4. The system of claim 1 wherein the instrument is a six-string guitar.

5. The system of claim 1 wherein the tuning block features a foot with a plane that is not parallel with the median plane of the tuning block whereby the gap exists.

6. A method of tuning an instrument comprising the steps of:

Securing a first end of a string to the instrument;

Securing a second end of a string to a retainer; and,

Moving the retainer within a tuning block and over a gap between the tuning block and the soundboard.

7. The method of claim 6 wherein the string tuner is threaded into the retainer,

8. The method of claim 6 wherein the string features a ball at said second end so that said ball interacts with the retainer to secure the second end of the string thereto.

9. The method of claim 6 wherein the instrument is a six-string guitar.

10. The method of claim 6 wherein the tuning block features a foot with a plane that is not parallel with the median plane of the tuning block whereby the gap exists.

11. A method of fabricating a stringed instrument comprising the steps of:

Constructing an instrument with a neck and a soundboard;

Securing an anchor block of a tuning system to the soundboard, wherein the anchor block is defined by a housing and a foot, wherein the foot is defined by a plane that is not parallel with the median plane of the housing whereby a gap exists between the housing and the soundboard whenever the anchor block is installed on the stringed musical instrument.

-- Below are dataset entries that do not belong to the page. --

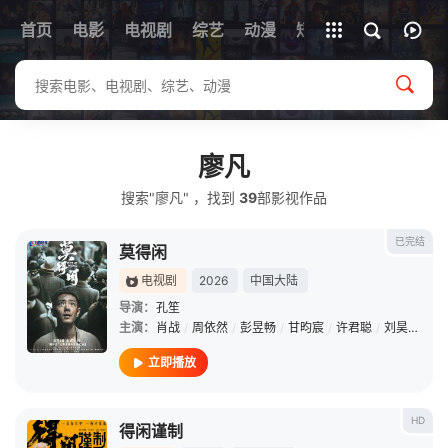
首页
电影
电视剧
综艺
全部影片
动漫
短剧
廖凡
搜索"廖凡" ，找到
39
部影视作品
已完结
莫得闲
电视剧
2026
中国大陆
导演：
孔笙
主演：
肖战
/
周依然
/
彭昱畅
/
甘昀宸
/
许君聪
/
刘昊然
/
阿
立即播放
HD
得闲谨制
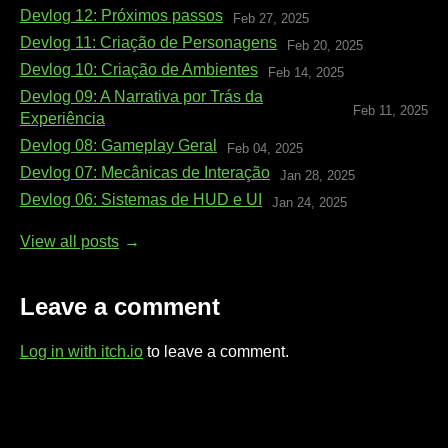
Devlog 12: Próximos passos
Feb 27, 2025
Devlog 11: Criação de Personagens
Feb 20, 2025
Devlog 10: Criação de Ambientes
Feb 14, 2025
Devlog 09: A Narrativa por Trás da
Feb 11, 2025
Experiência
Devlog 08: Gameplay Geral
Feb 04, 2025
Devlog 07: Mecânicas de Interação
Jan 28, 2025
Devlog 06: Sistemas de HUD e UI
Jan 24, 2025
View all posts
Leave a comment
Log in with itch.io
to leave a comment.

12. The method of claim 11 where the plane of the foot and the median plane of the housing meet at an oblique angle.

13. The method of claim 11 wherein the neck does not feature a headstock.

14. The method of claim 11 further comprising the steps of:

Installing a string retainer within the housing so that the string retainer s movable relative to the housing and over the gap.

15. The method of claim 14 further comprising the steps of:

Securing a first end of a string to the neck; and

Securing a second end of the string to the string retainer whereby moving the string retainer tautens or slackens the string.

16. The method of claim 15 where the plane of the foot and the median plane of the housing meet at an oblique angle.